ステップスルーを採用した「またがなくてもいいバイク」として1977年に登場したヤマハ パッソル(S50)。販売台数100万台を誇る、スクーター史に残る名車を振り返ってみた。 REPORT/ ILLUSTRATION●北秀昭(KITA Hideaki)

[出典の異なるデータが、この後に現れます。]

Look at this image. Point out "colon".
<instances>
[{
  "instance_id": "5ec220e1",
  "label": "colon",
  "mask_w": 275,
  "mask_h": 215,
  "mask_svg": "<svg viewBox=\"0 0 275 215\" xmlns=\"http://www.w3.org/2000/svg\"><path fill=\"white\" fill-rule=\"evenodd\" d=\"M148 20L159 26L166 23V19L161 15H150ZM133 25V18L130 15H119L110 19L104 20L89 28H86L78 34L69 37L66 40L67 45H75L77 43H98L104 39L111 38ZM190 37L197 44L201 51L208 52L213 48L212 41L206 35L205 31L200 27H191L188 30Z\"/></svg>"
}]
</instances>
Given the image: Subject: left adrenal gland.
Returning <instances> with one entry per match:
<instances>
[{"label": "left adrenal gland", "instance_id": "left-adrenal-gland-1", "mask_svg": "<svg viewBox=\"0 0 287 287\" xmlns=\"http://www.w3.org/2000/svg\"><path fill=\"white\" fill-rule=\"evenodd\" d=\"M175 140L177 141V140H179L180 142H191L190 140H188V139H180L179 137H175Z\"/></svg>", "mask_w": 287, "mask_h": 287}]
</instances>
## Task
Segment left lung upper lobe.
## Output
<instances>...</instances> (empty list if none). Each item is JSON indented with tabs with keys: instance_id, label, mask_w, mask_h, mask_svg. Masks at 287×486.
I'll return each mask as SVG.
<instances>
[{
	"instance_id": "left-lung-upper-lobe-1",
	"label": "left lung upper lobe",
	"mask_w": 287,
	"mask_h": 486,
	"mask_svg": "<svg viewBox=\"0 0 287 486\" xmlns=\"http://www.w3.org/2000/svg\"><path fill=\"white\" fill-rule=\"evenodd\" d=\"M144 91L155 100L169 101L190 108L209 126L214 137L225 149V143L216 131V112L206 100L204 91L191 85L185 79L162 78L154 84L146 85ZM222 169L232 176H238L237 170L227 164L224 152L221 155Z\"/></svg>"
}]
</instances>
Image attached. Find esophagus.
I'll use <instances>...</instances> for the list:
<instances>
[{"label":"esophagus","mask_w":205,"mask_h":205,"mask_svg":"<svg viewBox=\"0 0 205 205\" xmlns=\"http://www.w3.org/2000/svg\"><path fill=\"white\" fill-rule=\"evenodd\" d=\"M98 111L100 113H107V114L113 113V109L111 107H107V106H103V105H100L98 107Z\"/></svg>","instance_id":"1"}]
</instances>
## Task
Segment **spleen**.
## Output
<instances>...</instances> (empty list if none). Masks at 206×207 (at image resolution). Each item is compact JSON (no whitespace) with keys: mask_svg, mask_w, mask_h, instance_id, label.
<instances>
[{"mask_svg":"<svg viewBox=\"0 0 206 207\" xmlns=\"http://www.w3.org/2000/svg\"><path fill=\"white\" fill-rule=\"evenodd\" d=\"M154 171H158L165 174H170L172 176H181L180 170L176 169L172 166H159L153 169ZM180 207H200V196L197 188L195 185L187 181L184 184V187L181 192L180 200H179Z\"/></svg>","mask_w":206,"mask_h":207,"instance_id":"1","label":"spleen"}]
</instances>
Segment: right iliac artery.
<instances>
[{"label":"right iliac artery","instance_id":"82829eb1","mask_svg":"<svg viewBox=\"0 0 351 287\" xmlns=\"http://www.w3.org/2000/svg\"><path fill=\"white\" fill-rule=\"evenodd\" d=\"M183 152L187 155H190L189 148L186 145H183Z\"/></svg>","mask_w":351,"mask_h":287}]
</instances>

バイクに馴染みのない女性から、原付免許のツッパリ男子高校生まで!幅広い層に支持された庶民のスクーター

ヤマハ パッソル(S50)……1977年(昭和52年)


ホイールベースは1075mm、重量は45kgのコンパクトな設計。


前後ホイール径は小回りの効く10インチを採用。

1946年に富士重工からラビットが発売されてスタートした国産スクーター。1960年代終盤には、スクーターと呼ばれる機種は一度途絶えるが、1977年(昭和52年)にヤマハからパッソル(S50)が登場。このモデルがきっかけとなり、スクーターブームの幕が開いた。 パッソルはスカートをはいた女性も乗れるように、足を置く場所がフラットとなった、当時としては革新的なステップスルーを採用。コンパクトな車体、モペッドと同等の45kgのライトな車重など、女性ユーザーをメインターゲットに開発されているのがポイントだ。 このステップスルー方式は、新開発された空冷2ストロークの縦型エンジン(シリンダーを上方にレイアウトしたエンジン)によって実現したボディ構成が特徴。空冷2スト49ccエンジンは、ファンで冷却する強制空冷方式を採用。エンジンはプラスチックカバーで覆われており、既存のバイクが持つ機械的なイメージを完全に払拭。車体全体を、女性受けする洗練されたデザインにアレンジしているのが特徴だ。 優しくて庶民的なイメージの人気女優・八千草薫(やちぐさ・かおる)をイメージキャラクターに迎えたパッソルは、テレビCMを始め、各メディアに向けて戦略的なプロモーションを展開。その結果、瞬く間に50cc市場を独占した。 パッソル登場後、国内メーカーは次々にステップスルー&強制空冷式の2スト49ccエンジン搭載スクーターを発売。これに伴い、日本全国でスクーターブーム(ミニバイクブーム)が巻き起こった。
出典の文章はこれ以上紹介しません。